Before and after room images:
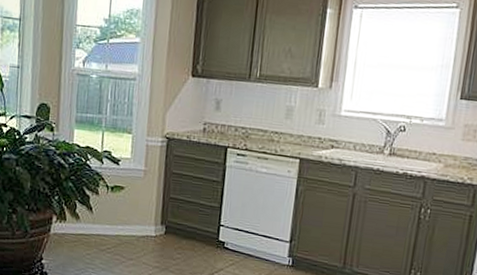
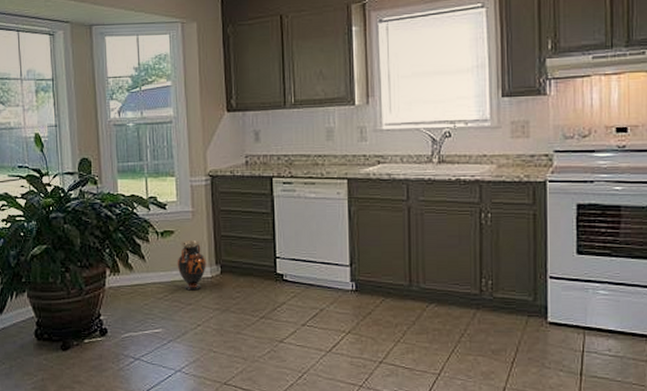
vase: none [123,197,152,247] -> present [177,240,206,291]

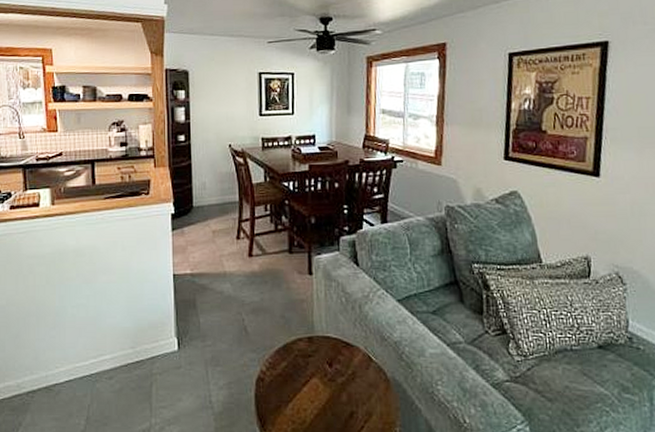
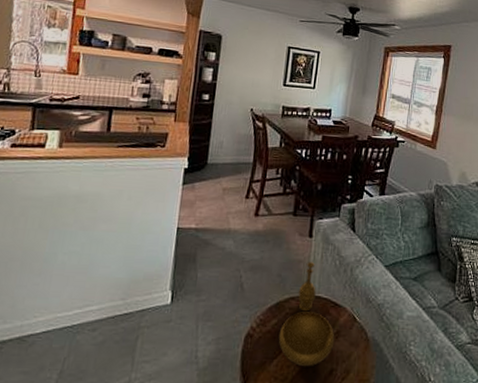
decorative bowl: none [290,301,351,410] -> present [278,262,335,367]

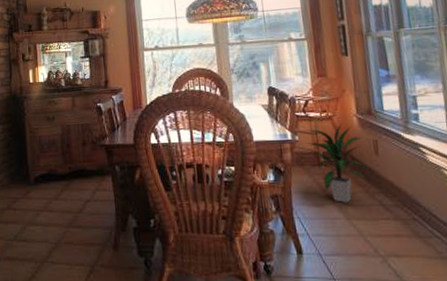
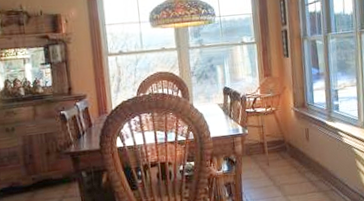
indoor plant: present [305,124,372,203] -> none [254,117,303,183]

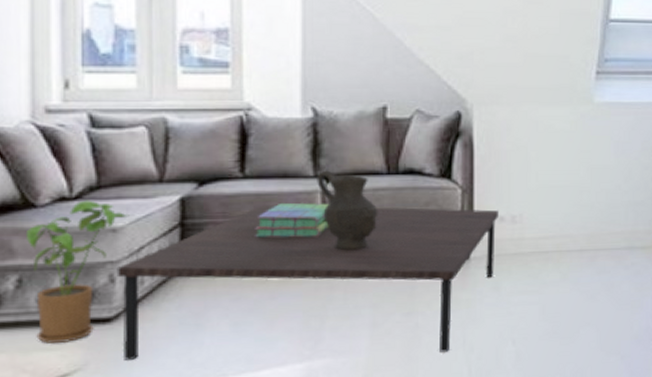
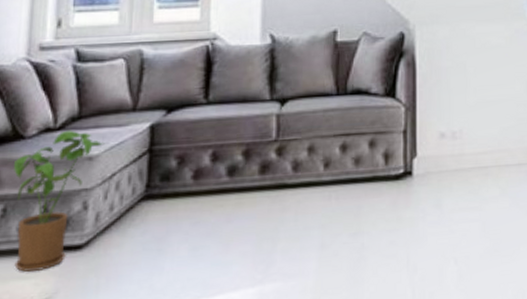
coffee table: present [117,204,500,360] -> none [89,126,441,288]
stack of books: present [255,202,329,238] -> none [215,125,283,161]
decorative vase: present [317,171,378,250] -> none [273,95,328,171]

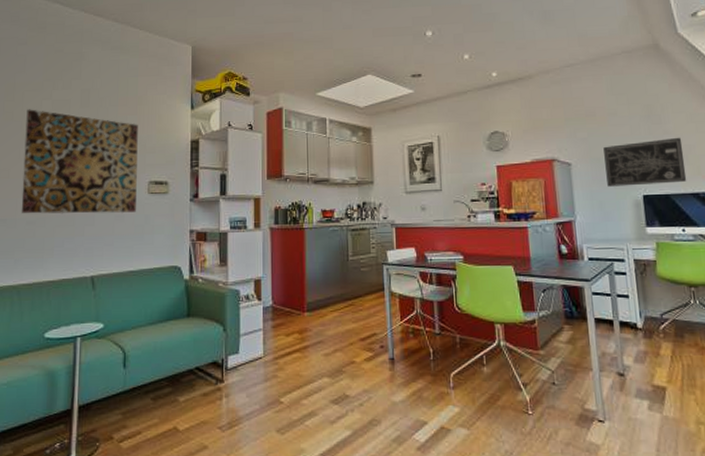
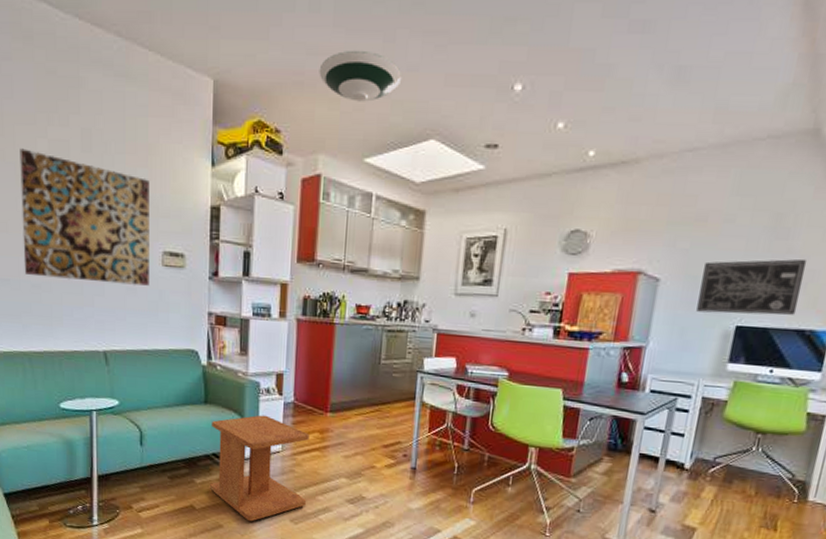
side table: none [194,322,291,438] -> present [210,415,310,522]
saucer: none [275,17,339,53] -> present [319,50,401,102]

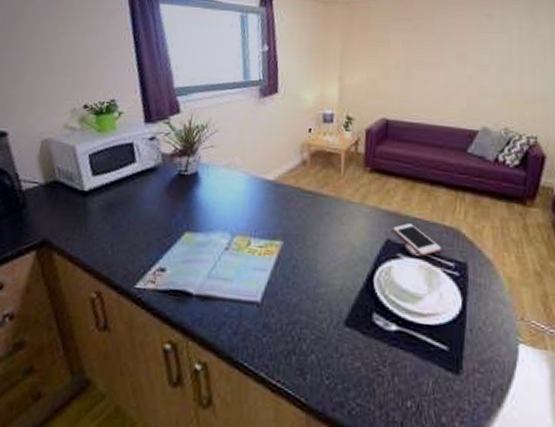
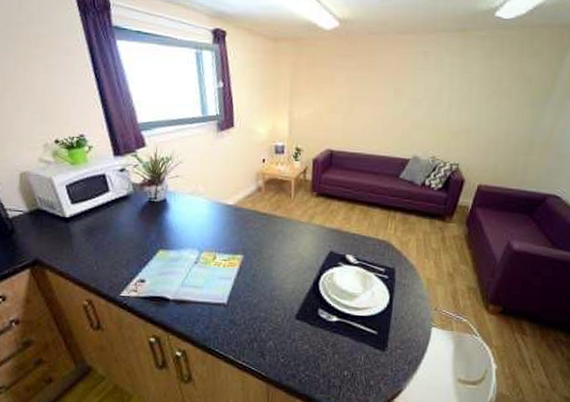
cell phone: present [393,223,441,256] -> none [335,238,374,264]

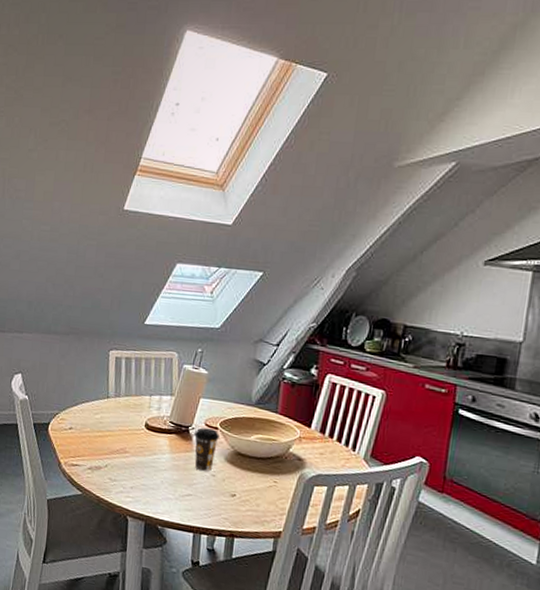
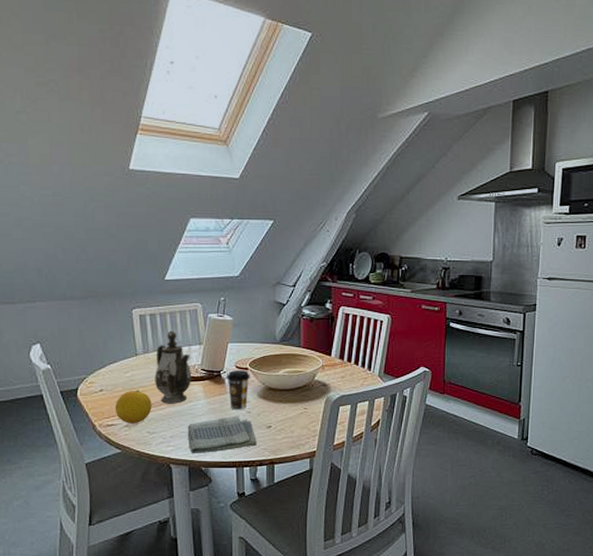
fruit: none [81,433,117,468] -> present [114,390,152,423]
teapot: none [122,377,161,454] -> present [155,330,192,404]
dish towel: none [148,476,219,514] -> present [187,415,257,454]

> [Assigned task]
Please copy exactly, and only, the lines from the one that contains "side table: none" through the last line of the data above, omitting all pictures.

> [Your solution]
side table: none [194,322,291,438] -> present [210,415,310,522]
saucer: none [275,17,339,53] -> present [319,50,401,102]

cell phone: present [393,223,441,256] -> none [335,238,374,264]

fruit: none [81,433,117,468] -> present [114,390,152,423]
teapot: none [122,377,161,454] -> present [155,330,192,404]
dish towel: none [148,476,219,514] -> present [187,415,257,454]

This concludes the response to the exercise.